Anyway we it ended up with SIL getting her own way after a tantrum and calling us all the names under the son and DH, DS and I had to get the train back home with an overtired very grumpy little one (We had all gone together in one car/people carrier).
We said we would not be going this year when asked due to what happened so now they are taking Ds on a day they have him to get around this.
I guess I am a bit worried that they will pander to SIL and no worry to much about what DS needs (such as sleep).
But I will suck this up and let them and allow them to come to the first santa as well smile

verystressedmum Wed 21-Oct-15 07:13:33

Eh? You're annoyed because your in laws are taking your 2 year old to see Santa the week after you all go?
What's the matter with you why on earth are you annoyed?

Axekick Wed 21-Oct-15 07:15:14

But you aren't planning in saying 'actually given what happened last year, I would prefer it if you didn't take ds out on the trip with sil.
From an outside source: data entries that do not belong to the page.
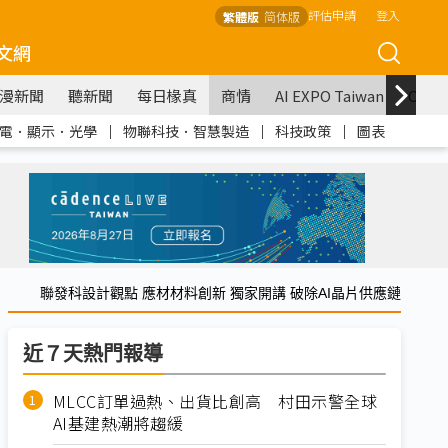
評估申請
登入
繁體版
简体版
文網
漫新聞
聽新聞
每日椽真
商情
AI EXPO Taiwan
COM
電．顯示．光學
｜
物聯科技．智慧製造
｜
科技政策
｜
圖表
聯發科設計觀點 應材材料創新 獨家開講 破除AI晶片供應鏈
近７天熱門報導
MLCC訂單過熱、出貨比創高 村田示警全球
AI基建熱潮將趨緩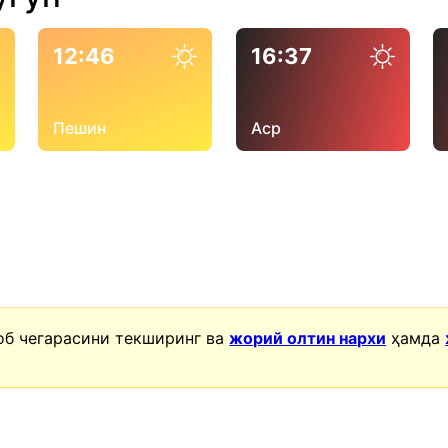
12:46
16:37
Пешин
Аср
об чегарасини текширинг ва
жорий олтин нархи
ҳамда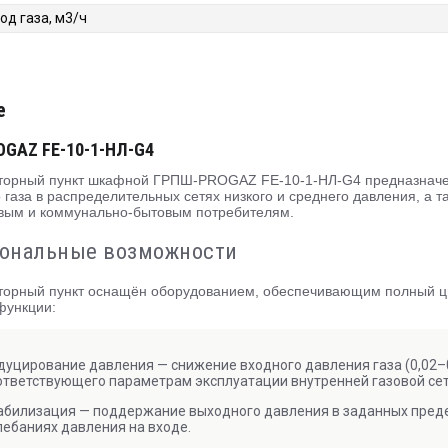
од газа, м3/ч
е
GAZ FE-10-1-НЛ-G4
торный пункт шкафной ГРПШ-PROGAZ FE-10-1-НЛ-G4 предназначе
 газа в распределительных сетях низкого и среднего давления, а 
овым и коммунально-бытовым потребителям.
ональные возможности
торный пункт оснащён оборудованием, обеспечивающим полный цикл
функции:
дуцирование давления — снижение входного давления газа (0,02–0,
ответствующего параметрам эксплуатации внутренней газовой сет
абилизация — поддержание выходного давления в заданных предел
лебаниях давления на входе.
The reason being....'

You are planning to exclude them from an earlier already planned family trip. Which is a shitty thing to do.

Dollymixtureyumyum Wed 21-Oct-15 07:15:39

And thankyou for pointing out I am being a dick about this, yabu would have done. hmm

confusedandemployed Wed 21-Oct-15 07:15:44

Back story or no you're still BU. And a bit precious.

verystressedmum Wed 21-Oct-15 07:15:56

Oh right you should have said this at the start.
Just tell them to take a buggy because of what happened last time. Least then if he's tired he can sleep.

Leavingsosoon Wed 21-Oct-15 07:17:08

Santa is a minefield! No, I wouldn't be annoyed. I think your second post is more general worry about care of DS but 2 year olds do let people know when they have had enough wink

VegasIsBest Wed 21-Oct-15 07:18:08

YABU

What happened last year was almost a year ago and has no bearing on anything in your question about this year's trip.

Let bygones be bygones and enjoy having both families involved with your child.

AtSea1979 Wed 21-Oct-15 07:18:35

Let them? They are his GP. So what he gets over tired, surely that's their problem when he's kicking off

SoreArms Wed 21-Oct-15 07:18:47

Ok so thi isn't about a Santa visit so much as you don't think the in laws will take proper care of him. That's a completely different issue to that in your OP. i have to say, even eith the extra info I still think YABU. Last year's events sound like a pain in the arse but there's a lesson to be learned there about going in one car (always a nightmare when people have differing needs)

TheOriginalWinkly Wed 21-Oct-15 07:19:04

You said it's on 'their day'. Do they provide regular childcare?

Dollymixtureyumyum Wed 21-Oct-15 07:20:38

Ok I concede I am AIBVVVU
I have not said anything to DH and my inlaws it was just how i felt.
I will just suck it up let it happen smile

Dollymixtureyumyum Wed 21-Oct-15 07:22:30

Well yes and know they do not provide regular childcare on a week to week basis but about 5 days a year I need to work an extra day at work so they have him on these days which are pre agreed with them.